Where does the word "mathrm" appear in the data? Copy every line that holds it.

※ ※ ※

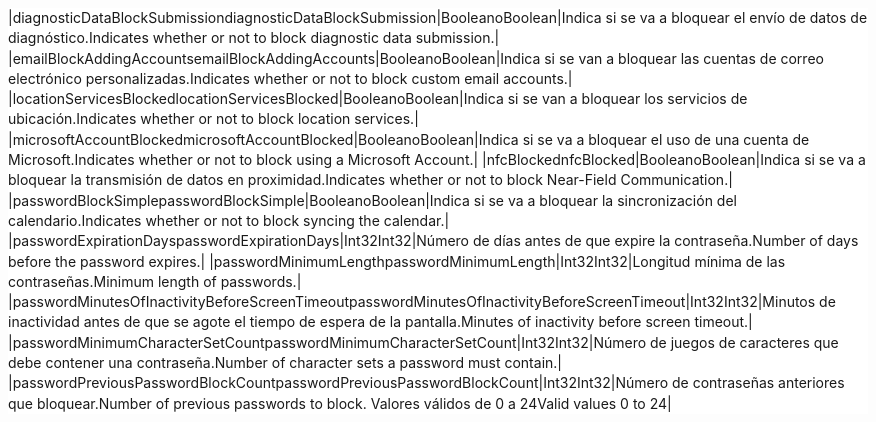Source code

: |<span data-ttu-id="05b2a-180">diagnosticDataBlockSubmission</span><span class="sxs-lookup"><span data-stu-id="05b2a-180">diagnosticDataBlockSubmission</span></span>|<span data-ttu-id="05b2a-181">Booleano</span><span class="sxs-lookup"><span data-stu-id="05b2a-181">Boolean</span></span>|<span data-ttu-id="05b2a-182">Indica si se va a bloquear el envío de datos de diagnóstico.</span><span class="sxs-lookup"><span data-stu-id="05b2a-182">Indicates whether or not to block diagnostic data submission.</span></span>|
|<span data-ttu-id="05b2a-183">emailBlockAddingAccounts</span><span class="sxs-lookup"><span data-stu-id="05b2a-183">emailBlockAddingAccounts</span></span>|<span data-ttu-id="05b2a-184">Booleano</span><span class="sxs-lookup"><span data-stu-id="05b2a-184">Boolean</span></span>|<span data-ttu-id="05b2a-185">Indica si se van a bloquear las cuentas de correo electrónico personalizadas.</span><span class="sxs-lookup"><span data-stu-id="05b2a-185">Indicates whether or not to block custom email accounts.</span></span>|
|<span data-ttu-id="05b2a-186">locationServicesBlocked</span><span class="sxs-lookup"><span data-stu-id="05b2a-186">locationServicesBlocked</span></span>|<span data-ttu-id="05b2a-187">Booleano</span><span class="sxs-lookup"><span data-stu-id="05b2a-187">Boolean</span></span>|<span data-ttu-id="05b2a-188">Indica si se van a bloquear los servicios de ubicación.</span><span class="sxs-lookup"><span data-stu-id="05b2a-188">Indicates whether or not to block location services.</span></span>|
|<span data-ttu-id="05b2a-189">microsoftAccountBlocked</span><span class="sxs-lookup"><span data-stu-id="05b2a-189">microsoftAccountBlocked</span></span>|<span data-ttu-id="05b2a-190">Booleano</span><span class="sxs-lookup"><span data-stu-id="05b2a-190">Boolean</span></span>|<span data-ttu-id="05b2a-191">Indica si se va a bloquear el uso de una cuenta de Microsoft.</span><span class="sxs-lookup"><span data-stu-id="05b2a-191">Indicates whether or not to block using a Microsoft Account.</span></span>|
|<span data-ttu-id="05b2a-192">nfcBlocked</span><span class="sxs-lookup"><span data-stu-id="05b2a-192">nfcBlocked</span></span>|<span data-ttu-id="05b2a-193">Booleano</span><span class="sxs-lookup"><span data-stu-id="05b2a-193">Boolean</span></span>|<span data-ttu-id="05b2a-194">Indica si se va a bloquear la transmisión de datos en proximidad.</span><span class="sxs-lookup"><span data-stu-id="05b2a-194">Indicates whether or not to block Near-Field Communication.</span></span>|
|<span data-ttu-id="05b2a-195">passwordBlockSimple</span><span class="sxs-lookup"><span data-stu-id="05b2a-195">passwordBlockSimple</span></span>|<span data-ttu-id="05b2a-196">Booleano</span><span class="sxs-lookup"><span data-stu-id="05b2a-196">Boolean</span></span>|<span data-ttu-id="05b2a-197">Indica si se va a bloquear la sincronización del calendario.</span><span class="sxs-lookup"><span data-stu-id="05b2a-197">Indicates whether or not to block syncing the calendar.</span></span>|
|<span data-ttu-id="05b2a-198">passwordExpirationDays</span><span class="sxs-lookup"><span data-stu-id="05b2a-198">passwordExpirationDays</span></span>|<span data-ttu-id="05b2a-199">Int32</span><span class="sxs-lookup"><span data-stu-id="05b2a-199">Int32</span></span>|<span data-ttu-id="05b2a-200">Número de días antes de que expire la contraseña.</span><span class="sxs-lookup"><span data-stu-id="05b2a-200">Number of days before the password expires.</span></span>|
|<span data-ttu-id="05b2a-201">passwordMinimumLength</span><span class="sxs-lookup"><span data-stu-id="05b2a-201">passwordMinimumLength</span></span>|<span data-ttu-id="05b2a-202">Int32</span><span class="sxs-lookup"><span data-stu-id="05b2a-202">Int32</span></span>|<span data-ttu-id="05b2a-203">Longitud mínima de las contraseñas.</span><span class="sxs-lookup"><span data-stu-id="05b2a-203">Minimum length of passwords.</span></span>|
|<span data-ttu-id="05b2a-204">passwordMinutesOfInactivityBeforeScreenTimeout</span><span class="sxs-lookup"><span data-stu-id="05b2a-204">passwordMinutesOfInactivityBeforeScreenTimeout</span></span>|<span data-ttu-id="05b2a-205">Int32</span><span class="sxs-lookup"><span data-stu-id="05b2a-205">Int32</span></span>|<span data-ttu-id="05b2a-206">Minutos de inactividad antes de que se agote el tiempo de espera de la pantalla.</span><span class="sxs-lookup"><span data-stu-id="05b2a-206">Minutes of inactivity before screen timeout.</span></span>|
|<span data-ttu-id="05b2a-207">passwordMinimumCharacterSetCount</span><span class="sxs-lookup"><span data-stu-id="05b2a-207">passwordMinimumCharacterSetCount</span></span>|<span data-ttu-id="05b2a-208">Int32</span><span class="sxs-lookup"><span data-stu-id="05b2a-208">Int32</span></span>|<span data-ttu-id="05b2a-209">Número de juegos de caracteres que debe contener una contraseña.</span><span class="sxs-lookup"><span data-stu-id="05b2a-209">Number of character sets a password must contain.</span></span>|
|<span data-ttu-id="05b2a-210">passwordPreviousPasswordBlockCount</span><span class="sxs-lookup"><span data-stu-id="05b2a-210">passwordPreviousPasswordBlockCount</span></span>|<span data-ttu-id="05b2a-211">Int32</span><span class="sxs-lookup"><span data-stu-id="05b2a-211">Int32</span></span>|<span data-ttu-id="05b2a-212">Número de contraseñas anteriores que bloquear.</span><span class="sxs-lookup"><span data-stu-id="05b2a-212">Number of previous passwords to block.</span></span> <span data-ttu-id="05b2a-213">Valores válidos de 0 a 24</span><span class="sxs-lookup"><span data-stu-id="05b2a-213">Valid values 0 to 24</span></span>|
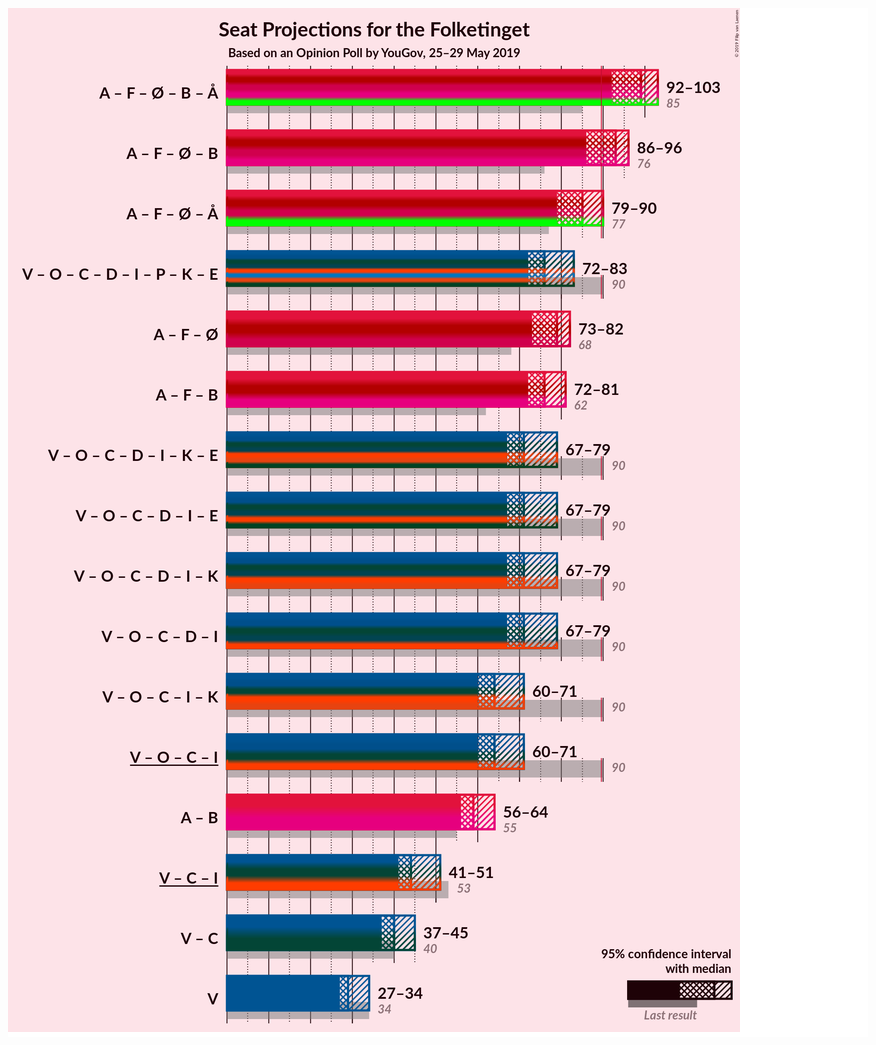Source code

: ![Graph with coalitions seats not yet produced](2019-05-29-YouGov-coalitions-seats.png "Coalitions Seats")
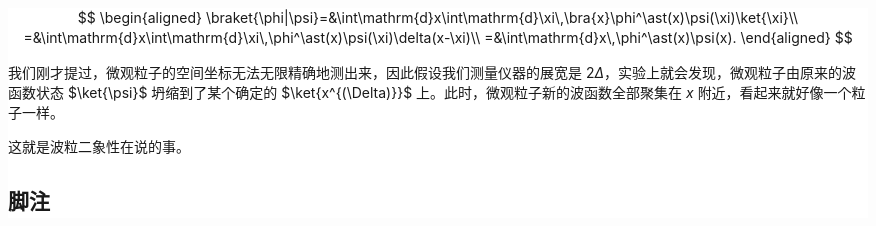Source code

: $$
\begin{aligned}
\braket{\phi|\psi}=&\int\mathrm{d}x\int\mathrm{d}\xi\,\bra{x}\phi^\ast(x)\psi(\xi)\ket{\xi}\\
=&\int\mathrm{d}x\int\mathrm{d}\xi\,\phi^\ast(x)\psi(\xi)\delta(x-\xi)\\
=&\int\mathrm{d}x\,\phi^\ast(x)\psi(x).
\end{aligned}
$$

我们刚才提过，微观粒子的空间坐标无法无限精确地测出来，因此假设我们测量仪器的展宽是 $2\Delta$，实验上就会发现，微观粒子由原来的波函数状态 $\ket{\psi}$ 坍缩到了某个确定的 $\ket{x^{(\Delta)}}$ 上。此时，微观粒子新的波函数全部聚集在 $x$ 附近，看起来就好像一个粒子一样。

这就是波粒二象性在说的事。

## 脚注

[^spinHalf]: 暂时不用知道为什么叫这个名字，只需要知道它代表一种自旋的特性就可以了
[^hilbert]: 实际上数学上对希尔伯特空间有严格的定义，但我们这里不做讨论
[^herm]: 可观测量是厄米算符就保证了它的本征值（也即测量值）是实数
[^check]: 读者可以自行验证
[^mat]: 尽管如此，这只对自旋这类希尔伯特空间维度有限的体系成立，对于后面将会看到的无穷维希尔伯特空间体系，矩阵本身甚至都无法定义
[^uni]: 打脸的是，很快就会看到反例
[^int]: 这里的积分是全空间上的定积分而不是不定积分，我只是懒得打上下标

※ ※ ※

OUTPUT FOR THIS EXERCISE.
\braket{\phi|\psi}=&\int\mathrm{d}x\int\mathrm{d}\xi\,\bra{x}\phi^\ast(x)\psi(\xi)\ket{\xi}\\
=&\int\mathrm{d}x\int\mathrm{d}\xi\,\phi^\ast(x)\psi(\xi)\delta(x-\xi)\\
=&\int\mathrm{d}x\,\phi^\ast(x)\psi(x).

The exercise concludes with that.